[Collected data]

"""

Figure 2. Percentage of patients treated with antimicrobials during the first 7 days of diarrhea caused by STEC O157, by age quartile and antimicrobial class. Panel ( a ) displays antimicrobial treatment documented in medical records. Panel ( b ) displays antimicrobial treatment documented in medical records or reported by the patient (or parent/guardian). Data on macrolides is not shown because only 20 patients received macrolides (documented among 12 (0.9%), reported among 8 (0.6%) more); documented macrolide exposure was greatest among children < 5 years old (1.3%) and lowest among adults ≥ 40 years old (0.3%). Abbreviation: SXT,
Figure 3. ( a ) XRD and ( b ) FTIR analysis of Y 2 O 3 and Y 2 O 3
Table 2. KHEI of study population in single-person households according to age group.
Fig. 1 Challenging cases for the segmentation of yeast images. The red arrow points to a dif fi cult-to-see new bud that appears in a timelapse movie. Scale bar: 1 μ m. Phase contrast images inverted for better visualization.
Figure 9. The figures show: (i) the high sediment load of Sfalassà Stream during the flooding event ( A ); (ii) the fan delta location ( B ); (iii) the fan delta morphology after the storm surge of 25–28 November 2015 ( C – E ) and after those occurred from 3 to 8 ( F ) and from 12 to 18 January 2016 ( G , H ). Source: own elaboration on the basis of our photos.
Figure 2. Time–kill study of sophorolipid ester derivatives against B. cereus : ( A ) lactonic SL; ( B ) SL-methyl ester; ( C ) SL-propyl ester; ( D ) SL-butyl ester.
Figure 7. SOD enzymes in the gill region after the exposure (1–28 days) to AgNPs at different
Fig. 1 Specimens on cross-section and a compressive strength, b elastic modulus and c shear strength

"""

ACTION ITEM —
All records above must be set down exactly, please.

FINISHED EXERCISE —
Figure 2. Percentage of patients treated with antimicrobials during the first 7 days of diarrhea caused by STEC O157, by age quartile and antimicrobial class. Panel ( a ) displays antimicrobial treatment documented in medical records. Panel ( b ) displays antimicrobial treatment documented in medical records or reported by the patient (or parent/guardian). Data on macrolides is not shown because only 20 patients received macrolides (documented among 12 (0.9%), reported among 8 (0.6%) more); documented macrolide exposure was greatest among children < 5 years old (1.3%) and lowest among adults ≥ 40 years old (0.3%). Abbreviation: SXT,
Figure 3. ( a ) XRD and ( b ) FTIR analysis of Y 2 O 3 and Y 2 O 3
Table 2. KHEI of study population in single-person households according to age group.
Fig. 1 Challenging cases for the segmentation of yeast images. The red arrow points to a dif fi cult-to-see new bud that appears in a timelapse movie. Scale bar: 1 μ m. Phase contrast images inverted for better visualization.
Figure 9. The figures show: (i) the high sediment load of Sfalassà Stream during the flooding event ( A ); (ii) the fan delta location ( B ); (iii) the fan delta morphology after the storm surge of 25–28 November 2015 ( C – E ) and after those occurred from 3 to 8 ( F ) and from 12 to 18 January 2016 ( G , H ). Source: own elaboration on the basis of our photos.
Figure 2. Time–kill study of sophorolipid ester derivatives against B. cereus : ( A ) lactonic SL; ( B ) SL-methyl ester; ( C ) SL-propyl ester; ( D ) SL-butyl ester.
Figure 7. SOD enzymes in the gill region after the exposure (1–28 days) to AgNPs at different
Fig. 1 Specimens on cross-section and a compressive strength, b elastic modulus and c shear strength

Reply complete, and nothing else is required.